Originally, I was not going to support parsing of string expressions. The idea was that you would create the expression tree by hand. This would save the complexity of a tokenizer & parser and make the system simpler.

Creating the node tree by hand is not too bad for a small number of expressions, but I eventually realized that I need a large number of expressions to get enough coverage with the unit tests. So, to make unit testing easier I added a simple parser.

The parser is handwritten, and does not use LEX/YACC, ANTLR or whatever. It's the shunting yard algorithm with some additions for unary operators and so forth.

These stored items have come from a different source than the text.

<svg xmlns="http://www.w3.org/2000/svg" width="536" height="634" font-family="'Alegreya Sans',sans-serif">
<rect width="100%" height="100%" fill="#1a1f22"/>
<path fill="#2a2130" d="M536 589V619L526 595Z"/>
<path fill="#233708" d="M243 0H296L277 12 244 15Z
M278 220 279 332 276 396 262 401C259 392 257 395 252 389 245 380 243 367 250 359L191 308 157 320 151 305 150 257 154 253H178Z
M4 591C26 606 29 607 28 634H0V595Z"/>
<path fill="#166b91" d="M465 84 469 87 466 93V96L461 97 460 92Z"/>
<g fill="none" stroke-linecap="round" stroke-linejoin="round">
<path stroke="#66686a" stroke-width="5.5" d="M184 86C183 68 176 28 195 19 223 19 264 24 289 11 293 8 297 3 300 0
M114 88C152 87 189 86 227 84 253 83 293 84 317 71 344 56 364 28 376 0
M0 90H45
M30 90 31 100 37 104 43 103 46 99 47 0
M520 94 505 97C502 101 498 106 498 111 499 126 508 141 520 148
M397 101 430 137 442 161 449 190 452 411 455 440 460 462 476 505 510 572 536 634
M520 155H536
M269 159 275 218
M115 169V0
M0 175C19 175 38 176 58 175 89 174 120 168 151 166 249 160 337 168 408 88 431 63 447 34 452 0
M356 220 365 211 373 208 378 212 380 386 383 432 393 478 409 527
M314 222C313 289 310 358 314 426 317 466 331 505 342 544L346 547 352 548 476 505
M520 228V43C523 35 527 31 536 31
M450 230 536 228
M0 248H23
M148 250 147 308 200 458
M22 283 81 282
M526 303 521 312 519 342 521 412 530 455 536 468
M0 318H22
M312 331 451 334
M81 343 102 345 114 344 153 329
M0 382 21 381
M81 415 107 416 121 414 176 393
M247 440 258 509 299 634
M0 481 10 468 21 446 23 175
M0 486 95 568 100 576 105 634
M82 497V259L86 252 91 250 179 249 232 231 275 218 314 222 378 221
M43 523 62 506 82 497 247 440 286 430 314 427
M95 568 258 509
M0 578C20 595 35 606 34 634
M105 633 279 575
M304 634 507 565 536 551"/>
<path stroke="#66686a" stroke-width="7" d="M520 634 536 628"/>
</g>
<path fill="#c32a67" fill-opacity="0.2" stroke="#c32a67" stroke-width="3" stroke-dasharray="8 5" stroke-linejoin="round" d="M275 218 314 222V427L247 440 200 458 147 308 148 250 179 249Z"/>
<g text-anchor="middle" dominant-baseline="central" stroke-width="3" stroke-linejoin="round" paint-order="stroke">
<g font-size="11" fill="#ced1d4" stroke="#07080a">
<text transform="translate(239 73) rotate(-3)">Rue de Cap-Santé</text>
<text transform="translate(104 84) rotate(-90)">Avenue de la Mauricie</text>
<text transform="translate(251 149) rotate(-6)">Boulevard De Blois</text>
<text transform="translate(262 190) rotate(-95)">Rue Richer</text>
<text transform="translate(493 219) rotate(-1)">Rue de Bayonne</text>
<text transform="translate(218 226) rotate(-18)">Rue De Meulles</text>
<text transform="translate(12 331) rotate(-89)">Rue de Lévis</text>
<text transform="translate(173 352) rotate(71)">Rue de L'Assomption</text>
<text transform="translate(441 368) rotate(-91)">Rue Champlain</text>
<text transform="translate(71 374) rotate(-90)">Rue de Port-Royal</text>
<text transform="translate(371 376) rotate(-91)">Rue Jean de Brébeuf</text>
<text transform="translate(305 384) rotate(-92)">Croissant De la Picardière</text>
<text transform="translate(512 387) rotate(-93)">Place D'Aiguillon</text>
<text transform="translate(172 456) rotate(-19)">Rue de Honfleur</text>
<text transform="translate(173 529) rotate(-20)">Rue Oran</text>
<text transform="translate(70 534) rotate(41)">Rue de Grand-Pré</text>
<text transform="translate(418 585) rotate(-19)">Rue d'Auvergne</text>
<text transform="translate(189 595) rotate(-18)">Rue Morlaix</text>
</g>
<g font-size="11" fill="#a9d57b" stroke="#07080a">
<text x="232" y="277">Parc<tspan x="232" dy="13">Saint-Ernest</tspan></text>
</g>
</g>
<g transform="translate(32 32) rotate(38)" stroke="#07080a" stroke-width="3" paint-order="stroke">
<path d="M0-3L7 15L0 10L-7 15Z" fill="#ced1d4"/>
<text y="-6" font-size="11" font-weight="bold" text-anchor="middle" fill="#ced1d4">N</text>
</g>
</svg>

The tokenizer doesn't support floating point numbers. Variable names have to consist entirely of letters.

Error handling is basic: Throw an ApplicationException with a brief description, but in theory the parser should not crash.

Notation

Differentials are represented by putting d_ in front of the variable name. For example d_x. The parser understand this syntax.

Wedge products presented a challenge: Normally, you would use the caret ^, but this is for exponentiation. I could potentially use some non-ASCII symbol but that would be hard to enter and look weird in console output.

I settled on the combination of slash and backslash /. This looks like a wedge, and provides some nice spacing. The biggest problem is the backslash is an escape character, so you need to escape it, or make string in C# literal by prefixing with @. The parser supports the /\ syntax.

Simplification

One of the most basic operations is simplification. For example $-a + a^1 = 0$. There are a whole lot of operations:

constant folding merging of nodes (e.g. (a+(b+c)) becomes a (a+b+c) expansion

This basic idea is to keep applying these in order as long as some sort of change is affected.

Some of the transforms act recursively (e.g. FoldConstants), but some do not. Transforms are marked depending on how they need to be applied, and the non-recursive transforms are applied by a separate DFO iterator.

Sorting

Ordering expressions to look nice turned out the be more complicated than I expected.

Nodes should be sorted based on the first variable in the expression: $abc^2$ is sorted based on $a.$

Functions sort based on the function's name, $\cos(a) *\sin(b)$, and sort below all variable names. We group expressions by differential, but the differential goes on the end of the expression. Thus, we have x * d_x + a * d_y.

For each node, take the 1st child until you get a variable, or a function.

To do

  • A TexForm output to go with ToString.
  • Make all the transforms recursive or not.
  • Make use of C# iterators
  • Add a natural log (ln) node.
    • This would also allow differentiation of non-constant exponent functions.